Incitado por amigos e pelo forte patriotismo, Odorico Mendes passa a redigir um jornal, o Argos da Lei, que faz oposição ao partido representado na imprensa por outros dois jornais dirigidos e redigidos por portugueses: o Amigo do Homem e Censor Maranhense, este último editado por João Antonio Garcia de Abranches. Trava com este fortes polêmicas que se prolongarão até ao encerramento do Censor Maranhense em Maio de 1830 e à expulsão do seu redator para Portugal.
A influência do Argos da Lei leva a que Odorico Mendes, poucos meses após fundação do jornal, seja eleito como deputado à primeira Assembleia Geral Legislativa do Brasil. Muda-se para o Rio de Janeiro, onde se afirma como cultor das belas letras, político e jornalista.
ntegra a Falange Liberal e dá início a uma vigorosa e crescente oposição ao governo imperial, só interrompida em 1831, face ao desfecho da revolução que culminou na queda do primeiro Imperador. Orador eloquente, ganha reputação como deputado e como polemista ativo na Câmara e na imprensa.
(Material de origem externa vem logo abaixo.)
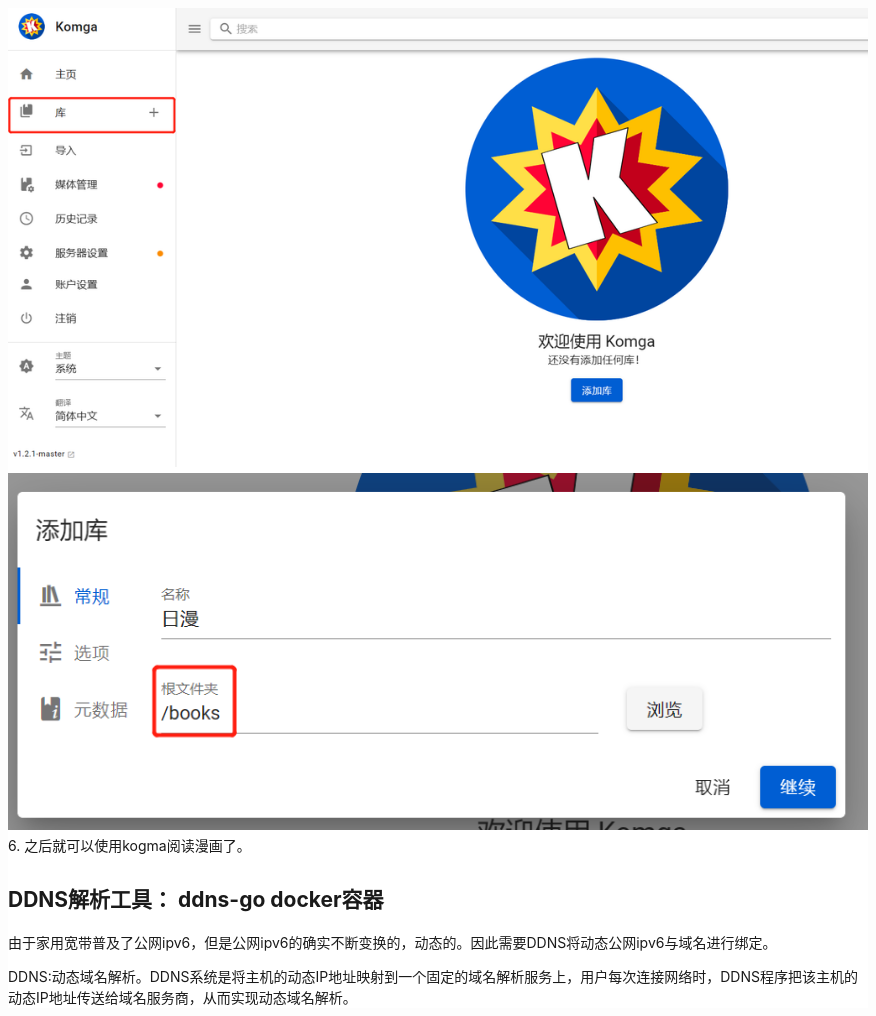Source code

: ![unraid_20230721223414.png](../blog_img/unraid_20230721223414.png)
![unraid_20230721224010.png](../blog_img/unraid_20230721224010.png)
6. 之后就可以使用kogma阅读漫画了。

## DDNS解析工具： ddns-go docker容器

由于家用宽带普及了公网ipv6，但是公网ipv6的确实不断变换的，动态的。因此需要DDNS将动态公网ipv6与域名进行绑定。

DDNS:动态域名解析。DDNS系统是将主机的动态IP地址映射到一个固定的域名解析服务上，用户每次连接网络时，DDNS程序把该主机的动态IP地址传送给域名服务商，从而实现动态域名解析。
Com a abdicação de D. Pedro, a 7 de abril de 1831, Odorico Mendes exerce influência na escolha dos membros da Regência e votou em favor da manutenção da monarquia. Embora acalentasse ideais republicanos, reconhecia a imaturidade das instituições para permitir a implantação imediata da república, até porque o recente exemplo do que aconteceu em Portugal após o período revolucionário de 1820-1822 recomendava cautela. De fato, a antiga metrópole, depois dos tempos revolucionários do Vintismo(*), caíra nas mãos reacionárias do rei absolutista D. Miguel.
Nesse período escreve em vários jornais do Rio de Janeiro, de São Paulo e do Maranhão, sendo reeleito com ampla margem para um segundo mandato, agora obtido sem o apoio do governador do Maranhão.
Em 1833, em plena Regência, concorre ao terceiro mandato e é estrondosamente derrotado. É o resultado da posição moderada que assumiu após a revolução, quando apoiou a anistia dos apoiadores do regime deposto e a manutenção da ordem constitucional, contrariando o revanchismo reinante. Embora a sua posição tivesse prevalecido, a moderação que demonstrou acabou por esmaecer-lhe o prestígio de político liberal que lhe devotava o Maranhão. Contudo, no ano seguinte foi chamado para ocupar uma vaga deixada por um deputado que fora nomeado senador, regressando assim à Câmara. Terminado o mandato, passa a exercer funções na Fazenda, prosseguindo uma carreira devotada ao jornalismo e à literatura.
Depois de um longo hiato na atividade parlamentar, em 1845, já no Segundo Império, é novamente eleito, agora pela província de Minas Gerais. Exerce o mandato sem o arrebatamento que o notabilizara nas primeiras legislaturas, moderado pelo tempo e pela evolução política.
Finda a legislatura, em 1847, já viúvo e aposentado, com os cinco filhos e a irmã Mitilina, muda-se para a França, onde se dedica inteiramente à vida literária, abandonando em definitivo a atividade política.
(*) – Vintismo é a designação genérica dada à situação política que dominou Portugal entre Agosto de 1820 e Abril de 1823, caracterizada pelo radicalismo das soluções liberais e pelo predomínio político das Cortes Constituintes, fortemente influenciadas pela Constituição Espanhola de Cádis.